Information provided Start Marker

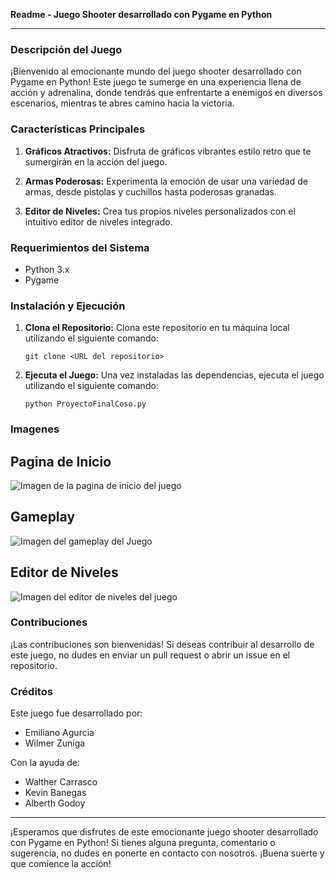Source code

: **Readme - Juego Shooter desarrollado con Pygame en Python**

---

### Descripción del Juego

¡Bienvenido al emocionante mundo del juego shooter desarrollado con Pygame en Python! Este juego te sumerge en una experiencia llena de acción y adrenalina, donde tendrás que enfrentarte a enemigos en diversos escenarios, mientras te abres camino hacia la victoria.

### Características Principales

1. **Gráficos Atractivos:** Disfruta de gráficos vibrantes estilo retro que te sumergirán en la acción del juego.

2. **Armas Poderosas:** Experimenta la emoción de usar una variedad de armas, desde pistolas y cuchillos hasta poderosas granadas.

3. **Editor de Niveles:** Crea tus propios niveles personalizados con el intuitivo editor de niveles integrado.

### Requerimientos del Sistema

- Python 3.x
- Pygame

### Instalación y Ejecución

1. **Clona el Repositorio:** Clona este repositorio en tu máquina local utilizando el siguiente comando:

    ```
    git clone <URL del repositorio>
    ```

2. **Ejecuta el Juego:** Una vez instaladas las dependencias, ejecuta el juego utilizando el siguiente comando:

    ```
    python ProyectoFinalCoso.py
    ```
### Imagenes
## Pagina de Inicio
![Imagen de la pagina de inicio del juego](https://raw.githubusercontent.com/wilzuniga/Shooter-con-Pygame/main/assets/Inicio.png)



## Gameplay
![Imagen del gameplay del Juego](https://raw.githubusercontent.com/wilzuniga/Shooter-con-Pygame/main/assets/Gameplay.png)

## Editor de Niveles
![Imagen del editor de niveles del juego](https://raw.githubusercontent.com/wilzuniga/Shooter-con-Pygame/main/assets/EditorDeNiveles.png)



### Contribuciones

¡Las contribuciones son bienvenidas! Si deseas contribuir al desarrollo de este juego, no dudes en enviar un pull request o abrir un issue en el repositorio.

### Créditos

Este juego fue desarrollado por:

- Emiliano Agurcia
- Wilmer Zuniga

Con la ayuda de:

- Walther Carrasco
- Kevin Banegas
- Alberth Godoy


---

¡Esperamos que disfrutes de este emocionante juego shooter desarrollado con Pygame en Python! Si tienes alguna pregunta, comentario o sugerencia, no dudes en ponerte en contacto con nosotros. ¡Buena suerte y que comience la acción!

Information provided End Marker

- [Assigned task]: Scan the data above for the word "Pygame". Copy every line in which it is found.

- [Solution to the exercise]:
: **Readme - Juego Shooter desarrollado con Pygame en Python**
¡Bienvenido al emocionante mundo del juego shooter desarrollado con Pygame en Python! Este juego te sumerge en una experiencia llena de acción y adrenalina, donde tendrás que enfrentarte a enemigos en diversos escenarios, mientras te abres camino hacia la victoria.
- Pygame
![Imagen de la pagina de inicio del juego](https://raw.githubusercontent.com/wilzuniga/Shooter-con-Pygame/main/assets/Inicio.png)
![Imagen del gameplay del Juego](https://raw.githubusercontent.com/wilzuniga/Shooter-con-Pygame/main/assets/Gameplay.png)
![Imagen del editor de niveles del juego](https://raw.githubusercontent.com/wilzuniga/Shooter-con-Pygame/main/assets/EditorDeNiveles.png)
¡Esperamos que disfrutes de este emocionante juego shooter desarrollado con Pygame en Python! Si tienes alguna pregunta, comentario o sugerencia, no dudes en ponerte en contacto con nosotros. ¡Buena suerte y que comience la acción!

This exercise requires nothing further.